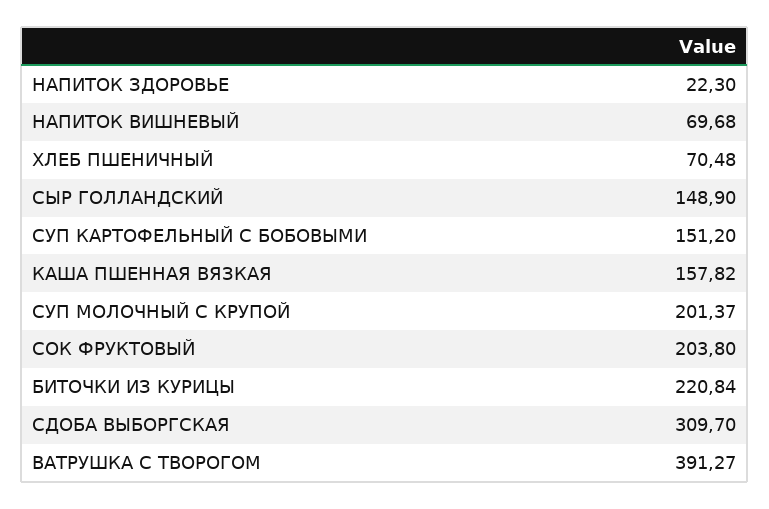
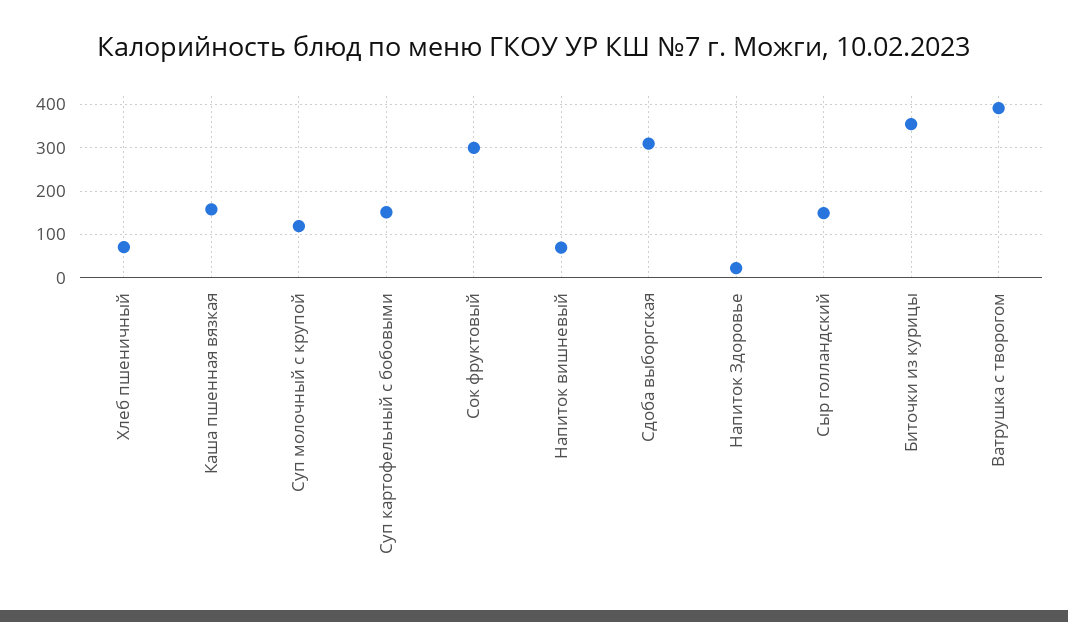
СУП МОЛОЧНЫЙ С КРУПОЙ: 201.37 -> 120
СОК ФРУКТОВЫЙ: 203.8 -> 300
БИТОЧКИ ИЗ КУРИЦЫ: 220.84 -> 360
=====
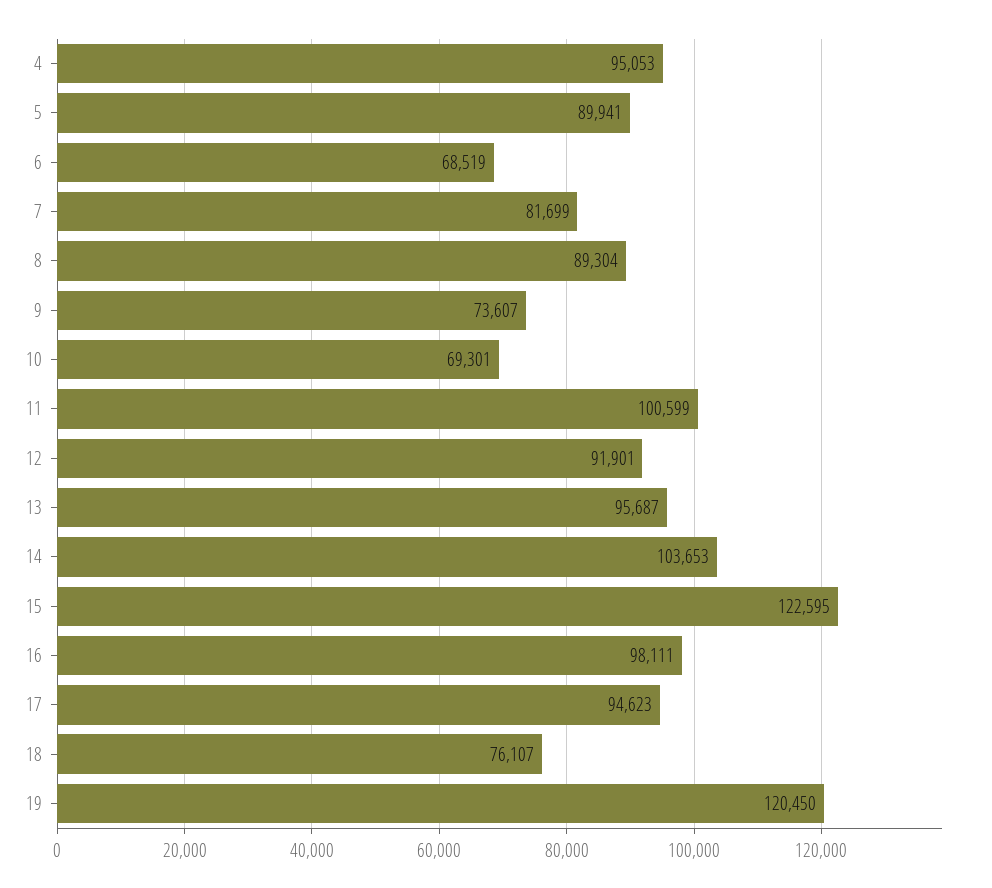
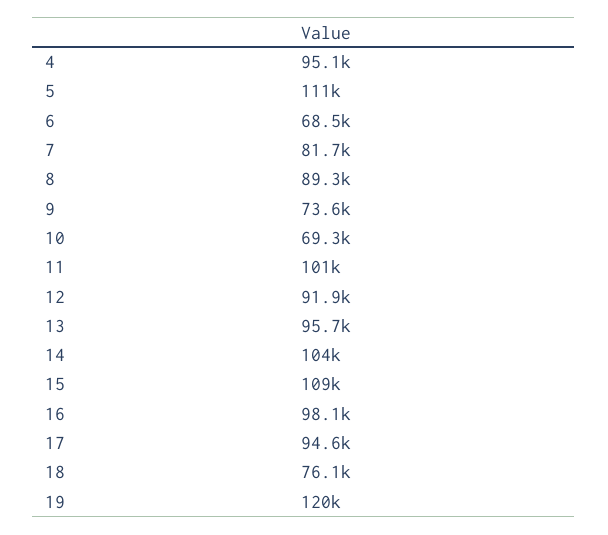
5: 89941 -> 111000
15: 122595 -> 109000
=====
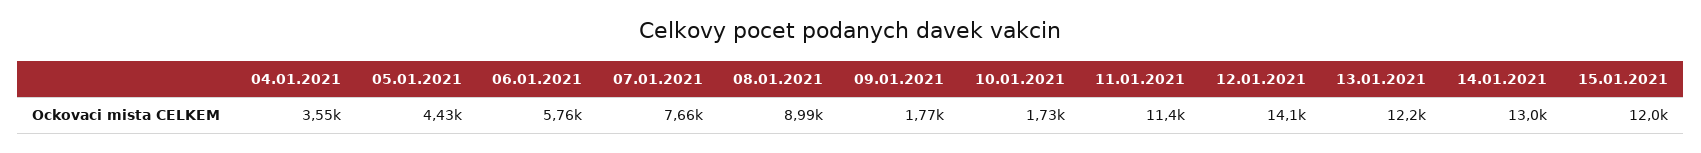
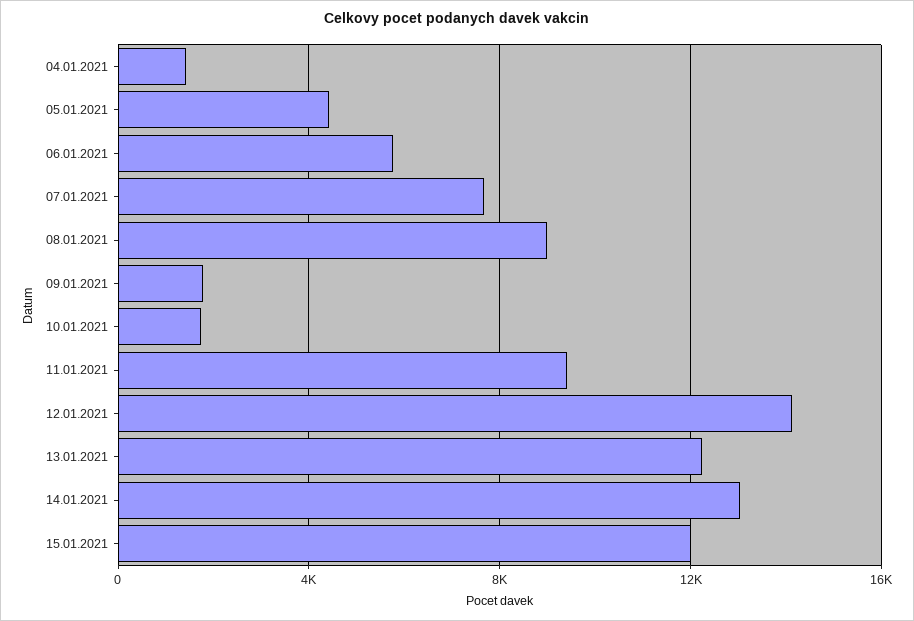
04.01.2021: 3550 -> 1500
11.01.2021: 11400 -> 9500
=====
Beginning with the line above that contains "СУП МОЛОЧНЫЙ С КРУПОЙ: 201.37 -> 120", copy each line exactly up to and including the line that contains "БИТОЧКИ ИЗ КУРИЦЫ: 220.84 -> 360", and go no further.

EXERCISE ANSWER:
СУП МОЛОЧНЫЙ С КРУПОЙ: 201.37 -> 120
СОК ФРУКТОВЫЙ: 203.8 -> 300
БИТОЧКИ ИЗ КУРИЦЫ: 220.84 -> 360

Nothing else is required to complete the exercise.